The 15th of Shevat has become a minor holiday, Tu Bishevat. On this day, it is customary to eat, for the first time, a fruit from the new season, particularly one typical of the Land of Israel, and to say the Shehecheyanu blessing. In Ashkenazi communities in Europe, it was customary to eat 15 different kinds of fruits. The Sephardic mystics of Safed in the 16th century expanded the Tu Bishevat observance with a seder that uses the symbolism of fruit with and without shells to enact the process of opening up to God’s holiness. In modern Israel, Tu Bishevat has come to symbolize the redemption of the land and the awakening of environmental awareness through the planting of trees.

1 Nisan

The third Jewish new year is 1 Nisan, which corresponds to the season of the redemption from Egypt and the birth of the Israelite nation.
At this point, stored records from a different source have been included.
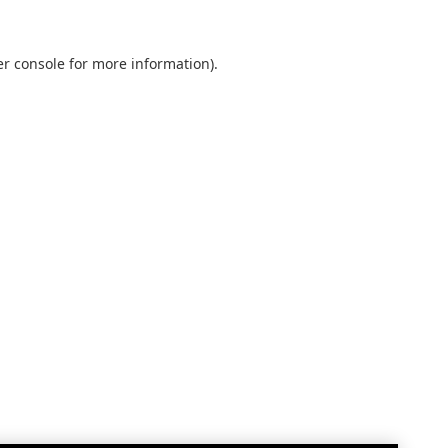
r console
for more information).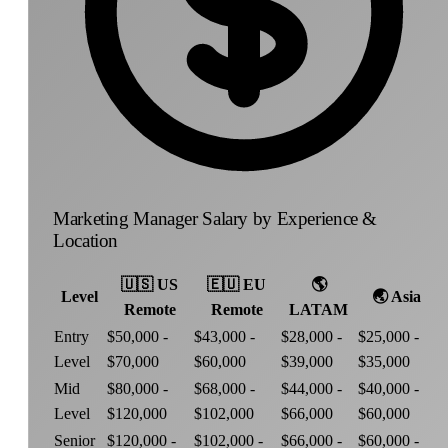
Marketing Manager Salary by Experience &
Location
🇺🇸
US
🇪🇺
EU
🌎
Level
🌏
Asia
Remote
Remote
LATAM
Entry
$50,000 -
$43,000 -
$28,000 -
$25,000 -
Level
$70,000
$60,000
$39,000
$35,000
Mid
$80,000 -
$68,000 -
$44,000 -
$40,000 -
Level
$120,000
$102,000
$66,000
$60,000
Senior
$120,000 -
$102,000 -
$66,000 -
$60,000 -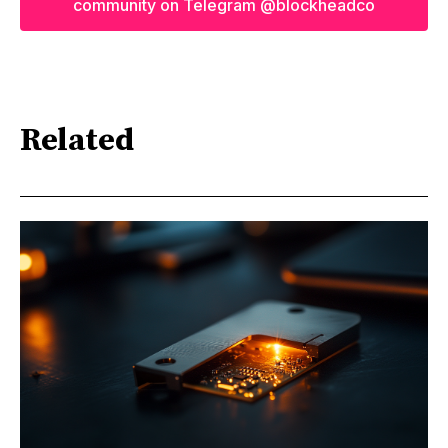
community on Telegram @blockheadco
Related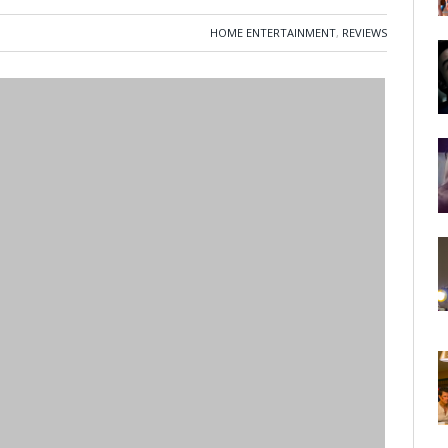
HOME ENTERTAINMENT
,
REVIEWS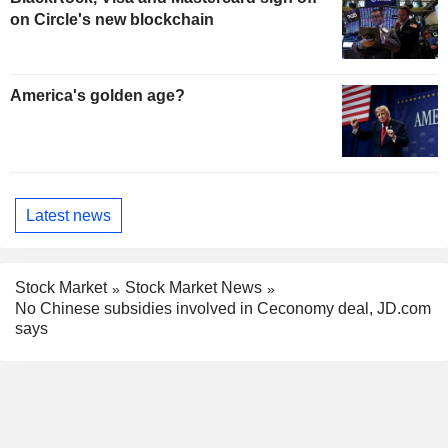
on Circle's new blockchain
America's golden age?
Latest news
Stock Market
Stock Market News
No Chinese subsidies involved in Ceconomy deal, JD.com
says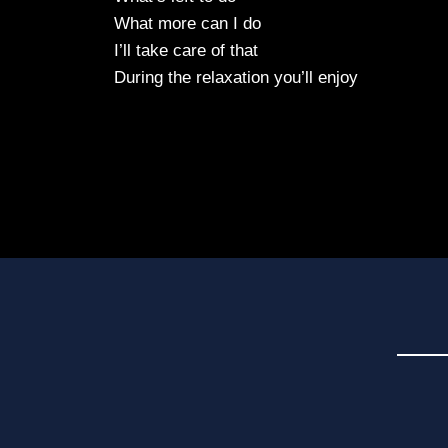
What more can I do
I’ll take care of that
During the relaxation you’ll enjoy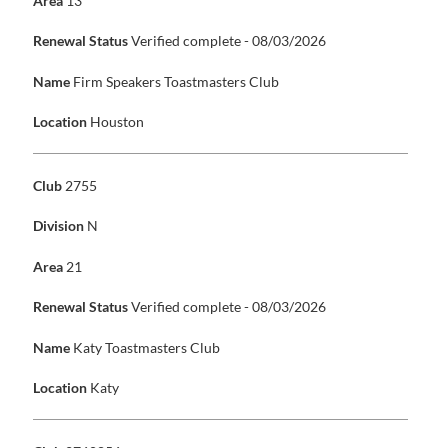
Area
13
Renewal Status
Verified complete - 08/03/2026
Name
Firm Speakers Toastmasters Club
Location
Houston
Club
2755
Division
N
Area
21
Renewal Status
Verified complete - 08/03/2026
Name
Katy Toastmasters Club
Location
Katy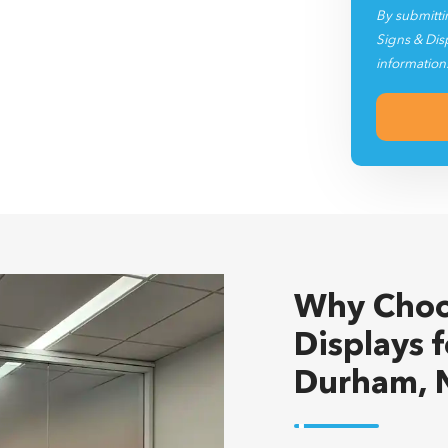
Signs & Dis
information
Why Choo
Displays 
Durham, 
Heritage Signs & Di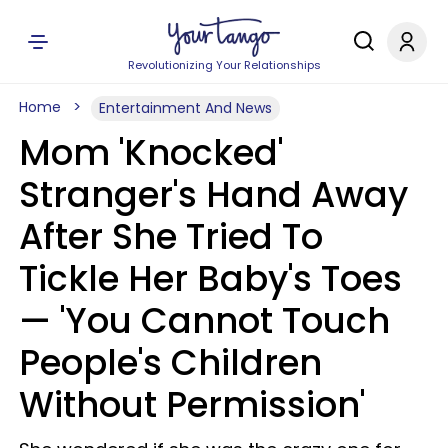
Revolutionizing Your Relationships
Home
Entertainment And News
Mom 'Knocked'
Stranger's Hand Away
After She Tried To
Tickle Her Baby's Toes
— 'You Cannot Touch
People's Children
Without Permission'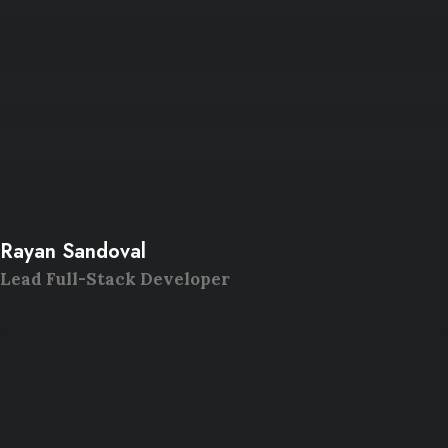
Rayan Sandoval
Lead Full-Stack Developer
This particularistic national event defines the nature of the New Year celebrated on 1 Nisan. The Torah’s command that “this month [Nisan] is for you the beginning of the months, it shall be the first month of the year to you” tied all counting of Jewish religious festivals to the Exodus from Egypt, and this special religious counting system distinguished Israel from other nations.

The first of Nisan is also the New Year for the reigns of Jewish kings (in line with the national emphasis of the season), the renting of houses, and the counting involved in the prohibition against delaying the fulfillment of vows. When a person vows to dedicate an object to the Sanctuary, he must fulfill the vow before three festivals, beginning with Passover, have passed. 1 Nisan is also the due date for using the half-shekel contribution described on Shabbat Shekalim to purchase communal sacrifices for the Temple.

1 Elul

The last new year, 1 Elul, is the New Year for the tithing of cattle. The tithe for cattle had to be made from cattle born in the same fiscal year, between 1 Elul one year and the next.